Guardian: "The Ukrainian president, Viktor Yanukovich, has offered two opposition leaders top government posts on Saturday, the presidential website said on Saturday, after the two sides met for talks aimed at seeking an end to a violent political crisis. Former economy minister Arseny Yatsenyuk would be offered the post of prime minister and Vitaly Klitschko ... would be proposed as deputy prime minister responsible for humanitarian issues, the website said."
AP: "A judge on Friday ordered a Texas hospital to remove life support for a pregnant, brain-dead woman whose family had argued that she would not want to be kept in that condition. Judge R. H. Wallace Jr. issued the ruling in the case of Marlise Munoz. John Peter Smith Hospital in Fort Worth has been keeping Munoz on life support against her family's wishes. The judge gave the hospital until 5 p.m. CST Monday to remove life support. The hospital did not say Friday whether it would appeal."
Politico: "Jesse Ryan Loskarn, a one-time star staffer who was the former top aide to Tennessee Republican Sen.
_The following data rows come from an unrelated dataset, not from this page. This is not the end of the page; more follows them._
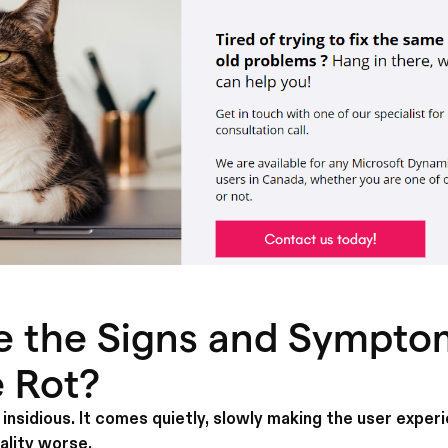
e the Signs and Sympto
 Rot?
insidious. It comes quietly, slowly making the user exper
ality worse.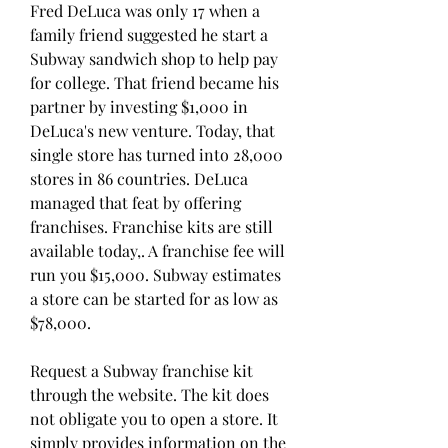
Fred DeLuca was only 17 when a 
family friend suggested he start a 
Subway sandwich shop to help pay 
for college. That friend became his 
partner by investing $1,000 in 
DeLuca's new venture. Today, that 
single store has turned into 28,000 
stores in 86 countries. DeLuca 
managed that feat by offering 
franchises. Franchise kits are still 
available today,. A franchise fee will 
run you $15,000. Subway estimates 
a store can be started for as low as 
$78,000.
Request a Subway franchise kit 
through the website. The kit does 
not obligate you to open a store. It 
simply provides information on the 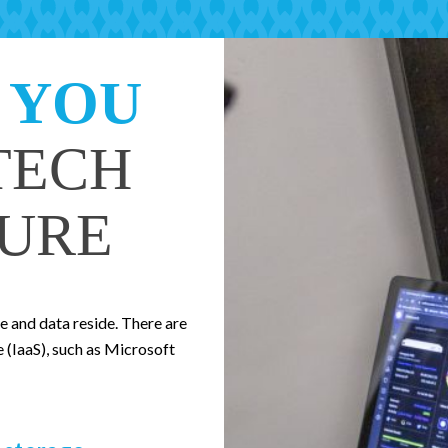
 YOU
TECH
URE
 and data reside. There are
e (IaaS), such as Microsoft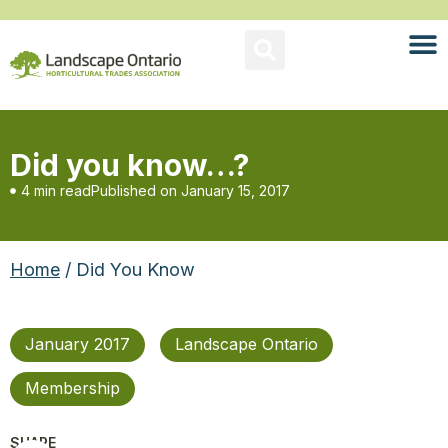
Did you know…?
4 min read
Published on
January 15, 2017
Home
/ Did You Know
January 2017
Landscape Ontario
Membership
SHARE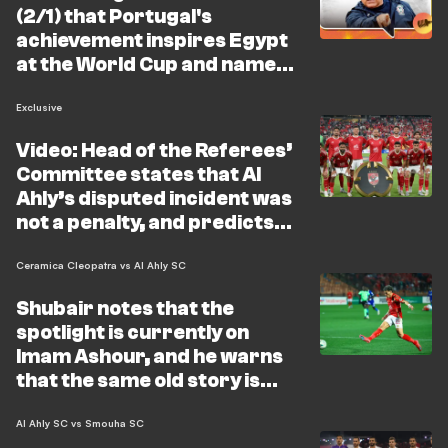
(2/1) that Portugal's
achievement inspires Egypt
at the World Cup and names
the strongest Arab side
Exclusive
Video: Head of the Referees’
Committee states that Al
Ahly’s disputed incident was
not a penalty, and predicts
that the World Cup will
vindicate his stance
Ceramica Cleopatra vs Al Ahly SC
Shubair notes that the
spotlight is currently on
Imam Ashour, and he warns
that the same old story is
repeating itself
Al Ahly SC vs Smouha SC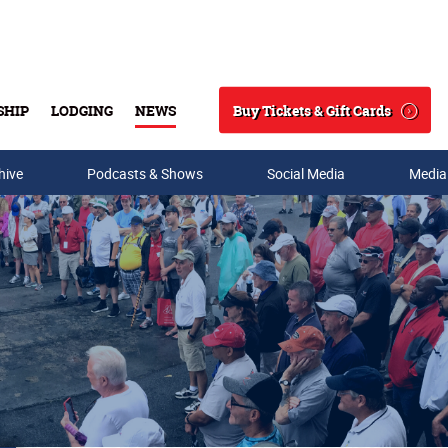
Buy Tickets & Gift Cards
SHIP
LODGING
NEWS
Search
hive
Podcasts & Shows
Social Media
Media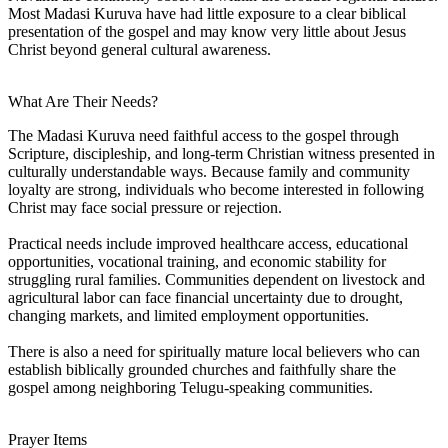
Most Madasi Kuruva have had little exposure to a clear biblical
presentation of the gospel and may know very little about Jesus
Christ beyond general cultural awareness.
What Are Their Needs?
The Madasi Kuruva need faithful access to the gospel through
Scripture, discipleship, and long-term Christian witness presented in
culturally understandable ways. Because family and community
loyalty are strong, individuals who become interested in following
Christ may face social pressure or rejection.
Practical needs include improved healthcare access, educational
opportunities, vocational training, and economic stability for
struggling rural families. Communities dependent on livestock and
agricultural labor can face financial uncertainty due to drought,
changing markets, and limited employment opportunities.
There is also a need for spiritually mature local believers who can
establish biblically grounded churches and faithfully share the
gospel among neighboring Telugu-speaking communities.
Prayer Items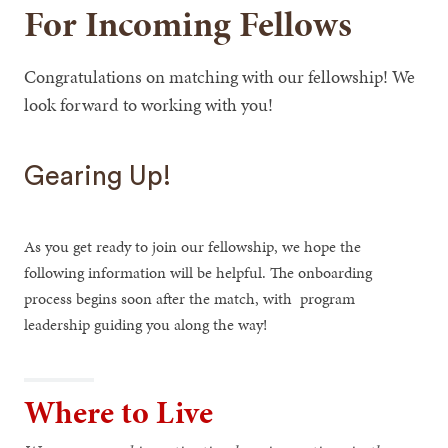
For Incoming Fellows
Congratulations on matching with our fellowship! We
look forward to working with you!
Gearing Up!
As you get ready to join our fellowship, we hope the
following information will be helpful. The onboarding
process begins soon after the match, with program
leadership guiding you along the way!
Where to Live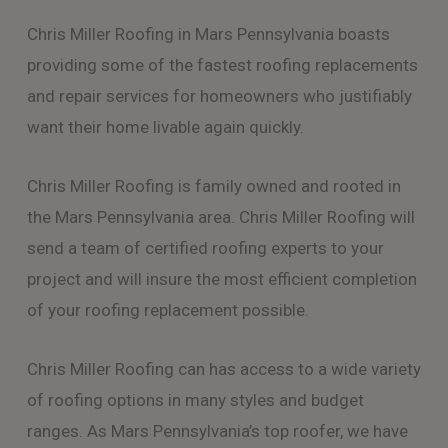
Chris Miller Roofing in Mars Pennsylvania boasts
providing some of the fastest roofing replacements
and repair services for homeowners who justifiably
want their home livable again quickly.
Chris Miller Roofing is family owned and rooted in
the Mars Pennsylvania area. Chris Miller Roofing will
send a team of certified roofing experts to your
project and will insure the most efficient completion
of your roofing replacement possible.
Chris Miller Roofing can has access to a wide variety
of roofing options in many styles and budget
ranges. As Mars Pennsylvania’s top roofer, we have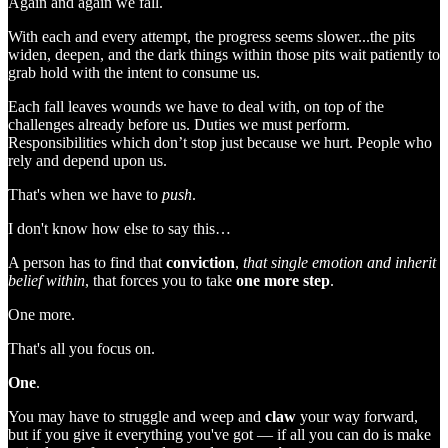
Again and again we fall.
With each and every attempt, the progress seems slower...the pits
widen, deepen, and the dark things within those pits wait patiently to
grab hold with the intent to consume us.
Each fall leaves wounds we have to deal with, on top of the
challenges already before us. Duties we must perform.
Responsibilities which don’t stop just because we hurt. People who
rely and depend upon us.
That's when we have to
push
.
I don't know how else to say this…
A person has to find that
conviction
,
that single emotion and inherit
belief within
, that forces you to take
one more step
.
One more.
That's all you focus on.
One
.
You may have to struggle and weep and
claw
your way forward,
but if you give it everything you've got — if all you can do is make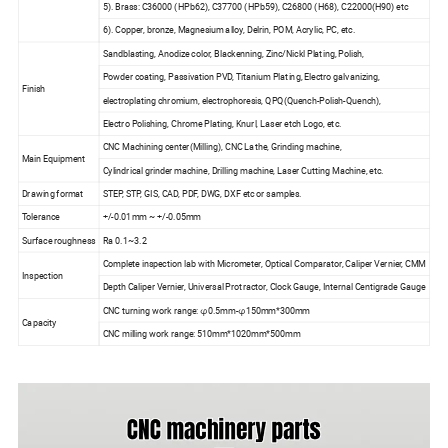
5). Brass: C36000 (HPb62), C37700 (HPb59), C26800 (H68), C22000(H90) etc
6). Copper, bronze, Magnesium alloy, Delrin, POM, Acrylic, PC, etc.
Sandblasting, Anodize color, Blackenning, Zinc/Nickl Plating, Polish,
Powder coating, Passivation PVD, Titanium Plating, Electro galvanizing,
Finish
electroplating chromium, electrophoresis, QPQ(Quench-Polish-Quench),
Electro Polishing, Chrome Plating, Knurl, Laser etch Logo, etc.
CNC Machining center(Milling), CNC Lathe, Grinding machine,
Main Equipment
Cylindrical grinder machine, Drilling machine, Laser Cutting Machine, etc.
Drawing format
STEP, STP, GIS, CAD, PDF, DWG, DXF etc or samples.
Tolerance
+/-0.01mm ~ +/-0.05mm
Surface roughness
Ra 0.1~3.2
Complete inspection lab with Micrometer, Optical Comparator, Caliper Vernier, CMM
Inspection
Depth Caliper Vernier, Universal Protractor, Clock Gauge, Internal Centigrade Gauge
CNC turning work range: φ0.5mm-φ150mm*300mm
Capacity
CNC milling work range: 510mm*1020mm*500mm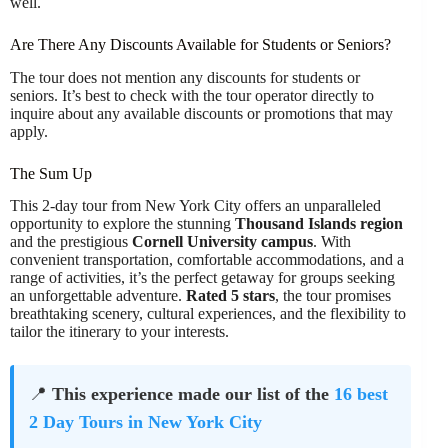
well.
Are There Any Discounts Available for Students or Seniors?
The tour does not mention any discounts for students or
seniors. It’s best to check with the tour operator directly to
inquire about any available discounts or promotions that may
apply.
The Sum Up
This 2-day tour from New York City offers an unparalleled
opportunity to explore the stunning
Thousand Islands region
and the prestigious
Cornell University campus
. With
convenient transportation, comfortable accommodations, and a
range of activities, it’s the perfect getaway for groups seeking
an unforgettable adventure.
Rated 5 stars
, the tour promises
breathtaking scenery, cultural experiences, and the flexibility to
tailor the itinerary to your interests.
📍
This experience made our list of the
16 best
2 Day Tours in New York City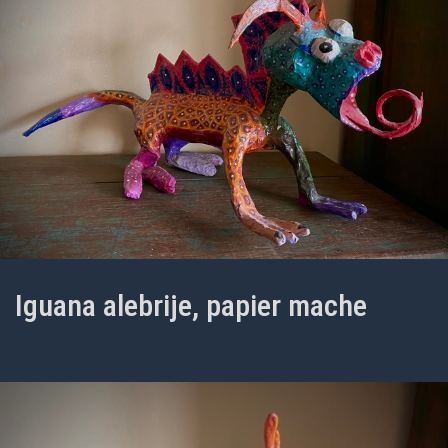
Iguana alebrije, papier mache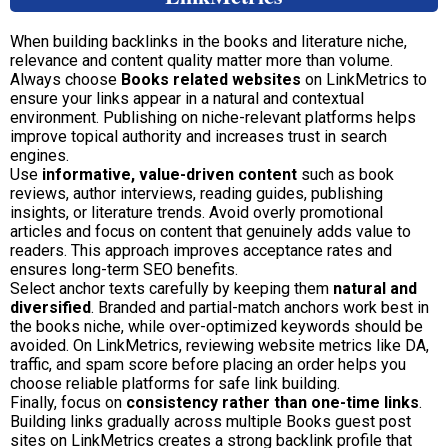
When building backlinks in the books and literature niche,
relevance and content quality matter more than volume.
Always choose
Books related websites
on LinkMetrics to
ensure your links appear in a natural and contextual
environment. Publishing on niche-relevant platforms helps
improve topical authority and increases trust in search
engines.
Use
informative, value-driven content
such as book
reviews, author interviews, reading guides, publishing
insights, or literature trends. Avoid overly promotional
articles and focus on content that genuinely adds value to
readers. This approach improves acceptance rates and
ensures long-term SEO benefits.
Select anchor texts carefully by keeping them
natural and
diversified
. Branded and partial-match anchors work best in
the books niche, while over-optimized keywords should be
avoided. On LinkMetrics, reviewing website metrics like DA,
traffic, and spam score before placing an order helps you
choose reliable platforms for safe link building.
Finally, focus on
consistency rather than one-time links
.
Building links gradually across multiple Books guest post
sites on LinkMetrics creates a strong backlink profile that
Lamar Alexander, was found dead Thursday afternoon following charges he possessed and distributed child pornography, according to the sheriff's office in Carroll County, Maryland. Loskarn, 35, is believed to have committed suicide."
AP: "Egyptian riot police have fired tear gas to disperse hundreds of supporters of ousted Islamist President Mohammed Morsi protesting as the country marks the third anniversary of the 2011 uprising." ...
... Washington Post UPDATE: "Rival groups of demonstrators across the country were met with deadly force. Clashes between police and anti-coup protesters aligned with Mohamed Morsi, the ousted Islamist president, left 29 dead and nearly 170 injured, according to the Health Ministry, one day after six people were killed in a string of attacks on security targets in Cairo. Twenty-six of the deaths were in greater Cairo, the ministry said.